Date/Time: Thu Jul 20 19:15:14 CDT 2023
ReportID: ID20230720191514
Name: Leroy D. Geisse V.
Report Type: Website Problem
[UCD, Index.txt, 16.0]
Opt Subject: Missing character name variant
I think that this is a minor issue. Regards. By searching for "cursor" in the Character Name Index (https://www.unicode.org/charts/charindex.html), I found is not the variant "down, fast cursor". cursor down, fast cursor left, fast cursor right, fast cursor up, fast fast cursor down fast cursor left fast cursor right fast cursor up left, fast cursor right, fast cursor up, fast cursor
Date/Time: Tue Sep 26 05:26:46 CDT 2023
ReportID: ID20230926052646
Name: Henri Sivonen
Report Type: Error Report
Opt Subject: UTS #10
Hi, https://www.unicode.org/reports/tr10/tr10-49.html#Other_Applications_of_Collation has this sentence: “For example, if v and w are treated as identical base letters in Swedish sorting, then they should also be treated the same for searching.” This example has become obsolete. See https://unicode-org.atlassian.net/browse/CLDR-17050 and links backwards from there to issues and CLDR changesets concerning both Swedish and Finnish search collations. (Perhaps it could be mentioned instead that ä and å are primary-distinct from a in Swedish.) Henri Sivonen
(None at this time.)
Date/Time: Sun Sep 17 02:08:23 CDT 2023
ReportID: ID20230917020823
Name: Lim Hian-tong
Report Type: Error Report
Opt Subject: Chapter 18 of the Unicode Standard, Version 15.0.0
Chapter 18 of the Unicode Standard contains information about dialects of Chinese that does not reflect the actual situation, as described below. Please consider rewriting the segments that are apparently incorrect or inaccurate. On page 747, it is claimed that speakers of Chinese languages other than Mandarin learn to read and write Mandarin pronouncing it with the rules of their own language, which, although still practiced in Hong Kong and Macao, does not apply to most parts of the Chinese-speaking world. The majority of Chinese-medium schools in the 21st century teach written Mandarin text with Mandarin pronunciation exclusively, regardless of students’ dialectal backgrounds. The situation metaphorized as having Spanish children pronouncing French text as if it were Spanish hardly happens anymore outside Hong Kong and Macao. Another paragraph on page 747 states that modern Chinese languages are almost never seen in printed form except for Cantonese, which is not the fact. A significant example of various modern Chinese languages in printed form would be the case in Taiwan where lessons of the Taiwanese, Hakka and Matsu languages, conducted with standardized writing systems of these languages, have been made available to every single student for more than two decades. Similar approaches to teach local languages with orthographies based on their respective vernacular forms do exist in certain schools in the PRC as well. Page 765 describes the use of Bopomofo letters for the phonetic representation of southern Chinese dialects as “never fully standardized,” despite the fact that a set of Bopomofo symbols designed for the Matsu dialect is officially in use on the Matsu islands.
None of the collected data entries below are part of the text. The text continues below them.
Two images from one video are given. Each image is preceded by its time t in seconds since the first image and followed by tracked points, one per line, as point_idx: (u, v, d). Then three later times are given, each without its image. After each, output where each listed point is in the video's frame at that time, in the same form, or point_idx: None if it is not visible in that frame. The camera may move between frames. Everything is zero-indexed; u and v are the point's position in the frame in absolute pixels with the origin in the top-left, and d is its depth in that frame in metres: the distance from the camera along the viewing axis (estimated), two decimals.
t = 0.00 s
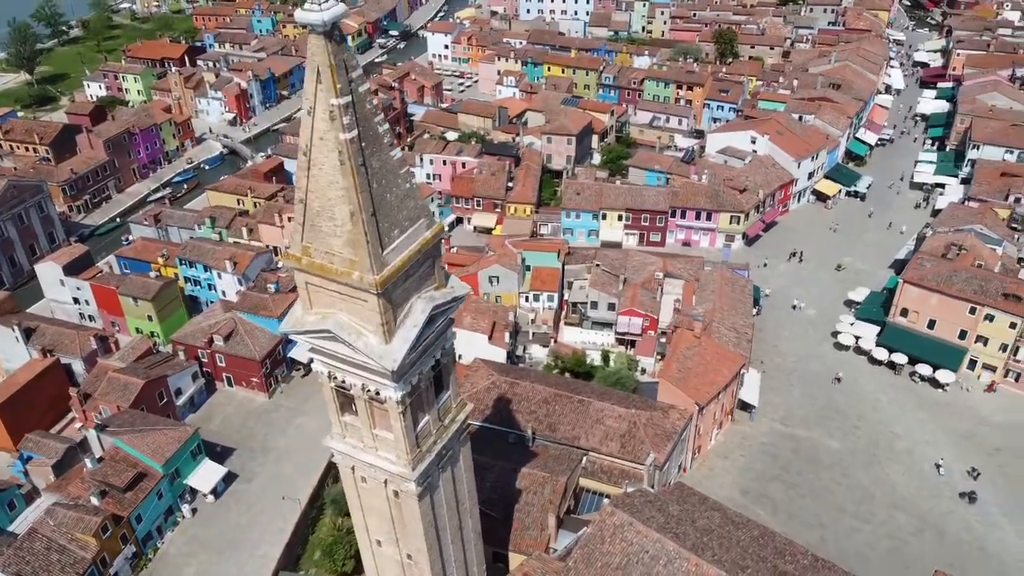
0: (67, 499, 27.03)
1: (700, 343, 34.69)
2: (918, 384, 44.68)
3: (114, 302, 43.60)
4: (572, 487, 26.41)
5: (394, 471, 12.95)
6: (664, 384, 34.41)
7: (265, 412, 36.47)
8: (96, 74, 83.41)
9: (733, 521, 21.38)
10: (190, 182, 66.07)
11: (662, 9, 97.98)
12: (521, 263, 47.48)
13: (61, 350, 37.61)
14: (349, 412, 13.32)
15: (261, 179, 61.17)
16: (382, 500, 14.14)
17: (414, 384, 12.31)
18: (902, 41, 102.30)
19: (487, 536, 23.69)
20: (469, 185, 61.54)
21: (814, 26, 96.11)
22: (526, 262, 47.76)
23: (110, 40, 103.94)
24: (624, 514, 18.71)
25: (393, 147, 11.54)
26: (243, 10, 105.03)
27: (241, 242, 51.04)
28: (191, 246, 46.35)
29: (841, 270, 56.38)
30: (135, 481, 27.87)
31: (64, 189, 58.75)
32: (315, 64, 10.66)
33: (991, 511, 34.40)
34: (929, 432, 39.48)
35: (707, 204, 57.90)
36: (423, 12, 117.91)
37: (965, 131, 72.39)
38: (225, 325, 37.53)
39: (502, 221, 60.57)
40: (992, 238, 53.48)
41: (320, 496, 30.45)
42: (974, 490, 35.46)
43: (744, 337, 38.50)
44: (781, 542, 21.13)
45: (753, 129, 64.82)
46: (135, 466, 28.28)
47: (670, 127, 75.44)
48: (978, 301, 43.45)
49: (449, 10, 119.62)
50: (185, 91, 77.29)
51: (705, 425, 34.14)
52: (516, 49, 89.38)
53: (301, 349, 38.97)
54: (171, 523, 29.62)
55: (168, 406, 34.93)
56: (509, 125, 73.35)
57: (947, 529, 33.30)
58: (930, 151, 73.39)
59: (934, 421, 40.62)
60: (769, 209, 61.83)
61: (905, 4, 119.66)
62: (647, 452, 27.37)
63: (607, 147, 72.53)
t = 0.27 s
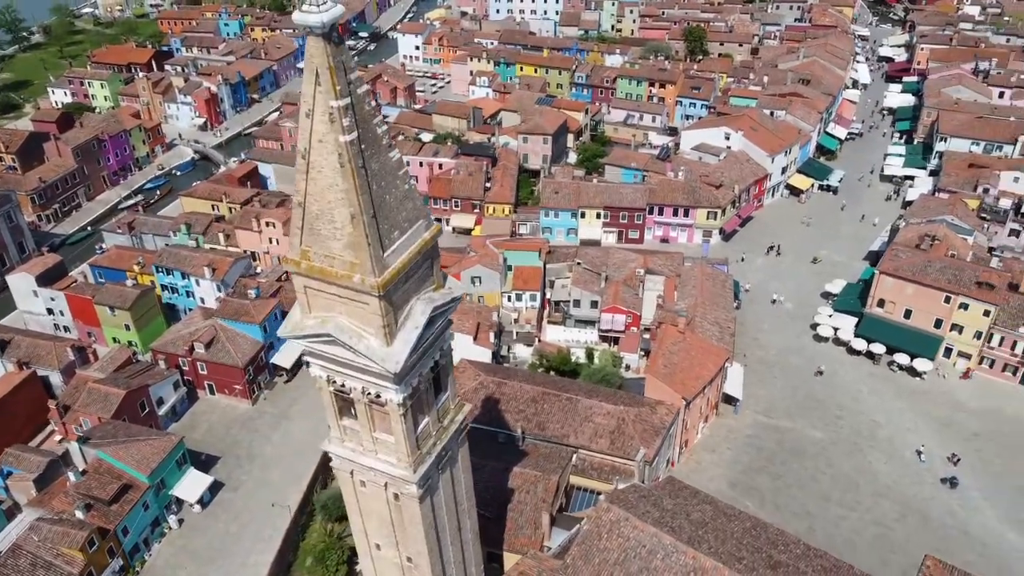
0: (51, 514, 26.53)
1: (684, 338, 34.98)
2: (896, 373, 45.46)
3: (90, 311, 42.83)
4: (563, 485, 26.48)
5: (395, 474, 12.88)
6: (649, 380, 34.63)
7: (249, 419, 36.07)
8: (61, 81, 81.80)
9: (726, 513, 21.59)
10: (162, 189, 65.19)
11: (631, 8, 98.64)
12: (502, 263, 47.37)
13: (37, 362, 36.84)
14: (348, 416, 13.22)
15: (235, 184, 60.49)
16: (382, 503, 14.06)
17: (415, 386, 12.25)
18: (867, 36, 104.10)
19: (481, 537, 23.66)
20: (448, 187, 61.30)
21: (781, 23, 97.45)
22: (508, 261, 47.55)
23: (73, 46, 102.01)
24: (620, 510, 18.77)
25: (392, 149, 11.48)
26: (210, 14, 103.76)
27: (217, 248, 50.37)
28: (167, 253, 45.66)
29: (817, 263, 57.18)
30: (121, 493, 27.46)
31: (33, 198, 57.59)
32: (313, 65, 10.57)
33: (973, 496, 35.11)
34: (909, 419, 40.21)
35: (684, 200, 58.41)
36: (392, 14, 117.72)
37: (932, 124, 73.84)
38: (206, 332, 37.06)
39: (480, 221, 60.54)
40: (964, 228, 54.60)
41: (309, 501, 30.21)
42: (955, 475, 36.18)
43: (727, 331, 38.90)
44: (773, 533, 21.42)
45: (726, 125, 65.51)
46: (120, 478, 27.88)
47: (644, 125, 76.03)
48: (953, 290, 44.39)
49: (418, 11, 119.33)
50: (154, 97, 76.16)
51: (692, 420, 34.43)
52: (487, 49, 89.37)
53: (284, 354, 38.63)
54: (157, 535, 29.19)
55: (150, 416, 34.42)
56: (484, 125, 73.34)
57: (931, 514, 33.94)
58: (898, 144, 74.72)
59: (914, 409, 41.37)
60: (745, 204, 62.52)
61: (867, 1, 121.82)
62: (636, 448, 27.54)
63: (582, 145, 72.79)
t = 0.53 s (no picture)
0: (34, 530, 25.95)
1: (668, 333, 35.26)
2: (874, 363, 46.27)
3: (64, 323, 41.99)
4: (554, 483, 26.55)
5: (396, 477, 12.82)
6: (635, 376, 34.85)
7: (233, 427, 35.65)
8: (23, 88, 80.07)
9: (717, 506, 21.81)
10: (133, 196, 64.20)
11: (599, 7, 99.21)
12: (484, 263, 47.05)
13: (12, 376, 36.01)
14: (346, 420, 13.12)
15: (208, 189, 59.72)
16: (382, 507, 14.00)
17: (415, 388, 12.20)
18: (832, 32, 105.83)
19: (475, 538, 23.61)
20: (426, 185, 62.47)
21: (748, 20, 98.64)
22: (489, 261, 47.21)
23: (34, 52, 99.91)
24: (615, 506, 18.89)
25: (390, 151, 11.44)
26: (175, 18, 102.35)
27: (193, 255, 49.53)
28: (142, 261, 44.89)
29: (793, 256, 57.97)
30: (105, 506, 26.97)
31: None
32: (311, 68, 10.51)
33: (953, 481, 35.86)
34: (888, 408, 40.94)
35: (661, 197, 58.89)
36: (359, 16, 117.11)
37: (898, 118, 75.27)
38: (185, 341, 36.48)
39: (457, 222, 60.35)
40: (935, 219, 55.69)
41: (299, 508, 29.97)
42: (935, 461, 36.93)
43: (709, 326, 39.28)
44: (765, 523, 21.73)
45: (700, 122, 66.11)
46: (104, 491, 27.37)
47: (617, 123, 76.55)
48: (927, 280, 45.31)
49: (386, 13, 118.91)
50: (120, 103, 74.89)
51: (678, 414, 34.72)
52: (458, 49, 89.30)
53: (266, 361, 38.28)
54: (143, 548, 28.72)
55: (131, 427, 33.84)
56: (457, 126, 73.24)
57: (914, 500, 34.61)
58: (866, 138, 76.04)
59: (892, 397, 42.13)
60: (720, 200, 63.19)
61: None
62: (626, 444, 27.70)
63: (556, 144, 73.00)
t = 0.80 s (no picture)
0: (17, 547, 25.43)
1: (651, 330, 35.52)
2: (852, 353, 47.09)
3: (38, 335, 41.10)
4: (545, 482, 26.60)
5: (398, 481, 12.76)
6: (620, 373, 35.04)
7: (217, 436, 35.18)
8: None
9: (708, 499, 22.05)
10: (102, 205, 63.16)
11: (567, 6, 99.60)
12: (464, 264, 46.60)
13: None
14: (345, 425, 13.04)
15: (180, 196, 58.81)
16: (381, 512, 13.93)
17: (415, 390, 12.15)
18: (797, 29, 107.40)
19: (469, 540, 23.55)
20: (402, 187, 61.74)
21: (714, 18, 99.65)
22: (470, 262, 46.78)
23: None
24: (611, 502, 18.97)
25: (389, 152, 11.37)
26: (138, 23, 100.71)
27: (169, 262, 48.54)
28: (117, 271, 44.08)
29: (768, 250, 58.72)
30: (90, 520, 26.50)
31: None
32: (309, 70, 10.41)
33: (933, 466, 36.65)
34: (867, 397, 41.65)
35: (637, 194, 59.34)
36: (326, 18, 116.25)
37: (865, 112, 76.62)
38: (165, 350, 35.85)
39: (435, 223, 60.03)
40: (906, 211, 56.74)
41: (288, 515, 29.69)
42: (915, 447, 37.66)
43: (691, 321, 39.65)
44: (755, 514, 22.04)
45: (672, 119, 66.64)
46: (88, 505, 26.89)
47: (590, 122, 76.96)
48: (901, 270, 46.17)
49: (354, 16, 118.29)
50: (86, 110, 73.56)
51: (663, 410, 34.98)
52: (428, 51, 89.07)
53: (247, 368, 37.86)
54: (129, 561, 28.25)
55: (112, 439, 33.25)
56: (431, 127, 73.01)
57: (896, 486, 35.28)
58: (834, 132, 77.27)
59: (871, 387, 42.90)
60: (695, 196, 63.78)
61: None
62: (615, 441, 27.87)
63: (531, 144, 73.10)
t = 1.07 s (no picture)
0: None
1: (635, 327, 35.79)
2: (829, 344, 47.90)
3: (10, 349, 40.14)
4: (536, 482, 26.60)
5: (399, 484, 12.69)
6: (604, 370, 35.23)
7: (199, 446, 34.68)
8: None
9: (699, 492, 22.28)
10: (70, 215, 61.95)
11: (534, 7, 99.83)
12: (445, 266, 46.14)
13: None
14: (344, 430, 12.96)
15: (151, 204, 57.85)
16: (381, 516, 13.86)
17: (416, 393, 12.09)
18: (761, 26, 108.82)
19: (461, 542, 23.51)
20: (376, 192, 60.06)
21: (681, 16, 100.53)
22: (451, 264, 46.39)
23: None
24: (605, 498, 19.07)
25: (386, 155, 11.33)
26: (100, 29, 98.87)
27: (143, 271, 47.57)
28: (90, 281, 43.20)
29: (744, 244, 59.41)
30: (74, 535, 26.01)
31: None
32: (306, 73, 10.36)
33: (913, 452, 37.50)
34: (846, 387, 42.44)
35: (613, 192, 59.70)
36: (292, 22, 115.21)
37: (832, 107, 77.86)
38: (144, 360, 35.19)
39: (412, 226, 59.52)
40: (877, 203, 57.75)
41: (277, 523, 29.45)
42: (894, 435, 38.44)
43: (673, 317, 39.99)
44: (746, 506, 22.36)
45: (645, 117, 67.10)
46: (71, 520, 26.37)
47: (563, 121, 77.32)
48: (875, 261, 47.02)
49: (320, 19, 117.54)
50: (49, 118, 72.11)
51: (648, 405, 35.21)
52: (397, 53, 88.74)
53: (228, 376, 37.37)
54: None
55: (92, 453, 32.62)
56: (404, 129, 72.39)
57: (878, 473, 36.00)
58: (802, 127, 78.43)
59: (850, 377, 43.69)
60: (669, 192, 64.30)
61: None
62: (603, 437, 27.99)
63: (504, 144, 73.08)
Date/Time: Mon Sep 25 10:25:54 CDT 2023
ReportID: ID20230925102554
Name: Philippe Verdy
Report Type: Error Report
Opt Subject: /charts/PDF/U10600.pdf
Note: This has already been corrected in the 16.0 annotations draft for the names list.
The annotations for two Linear A characters seem to be obviously wrong: U+10703 𐜃 LINEAR A SIGN A600 • 10762 𐝢 a802, 10741 𐝁 a702 b U+10704 𐜄 LINEAR A SIGN A601 • 10762 𐝢 a802, 10748 𐝈 a709 l The "base" character described should be U+10764 𐝤 linear A sign A804, instead of U+10762 𐝤 linear A sign A802: U+10703 𐜃 LINEAR A SIGN A600 • 10764 𐝤 a804, 10741 𐝁 a702 b U+10704 𐜄 LINEAR A SIGN A601 • 10764 𐝤 a804, 10748 𐝈 a709 l This bug occurs in the two charts: * /charts/PDF/U10600.pdf * /charts/fr/PDF/U10600.pdf and is also present in the NamesList.txt file in the UCD containing annotations, used to automatically generate these charts: * /Public/UCD/latest/ucd/NamesList.txt 10703 LINEAR A SIGN A600 * 10762 a802, 10741 a702 b 10704 LINEAR A SIGN A601 * 10762 a802, 10748 a709 l which should be: 10703 LINEAR A SIGN A600 * 10764 a804, 10741 a702 b 10704 LINEAR A SIGN A601 * 10764 a804, 10748 a709 l
Date/Time: Mon Oct 16 12:01:45 CDT 2023
ReportID: ID20231016120145
Name: Denny Vrandečić
Report Type: Error Report
Opt Subject: Unicode Standard 15.0
Page 10, Section 2.1 (Architectural Context), Subsection "Text Elements, Characters, and Text Processes", contains the following sentence: "For example, in traditional German orthography, the letter combination “ck” is a text element for the process of hyphenation (where it appears as “k-k”), but not for the process of sorting." "traditional German orthography" seems confusing here, given that this has not been the case since the 1996 orthographic reform, i.e. more than a quarter century ago. I would suggest to change the term to either "pre-1996 German orthography" (to be explicit) or "(old / former / previous /dated) German orthography" (to avoid the potentially loaded term "traditional").
(None at this time.)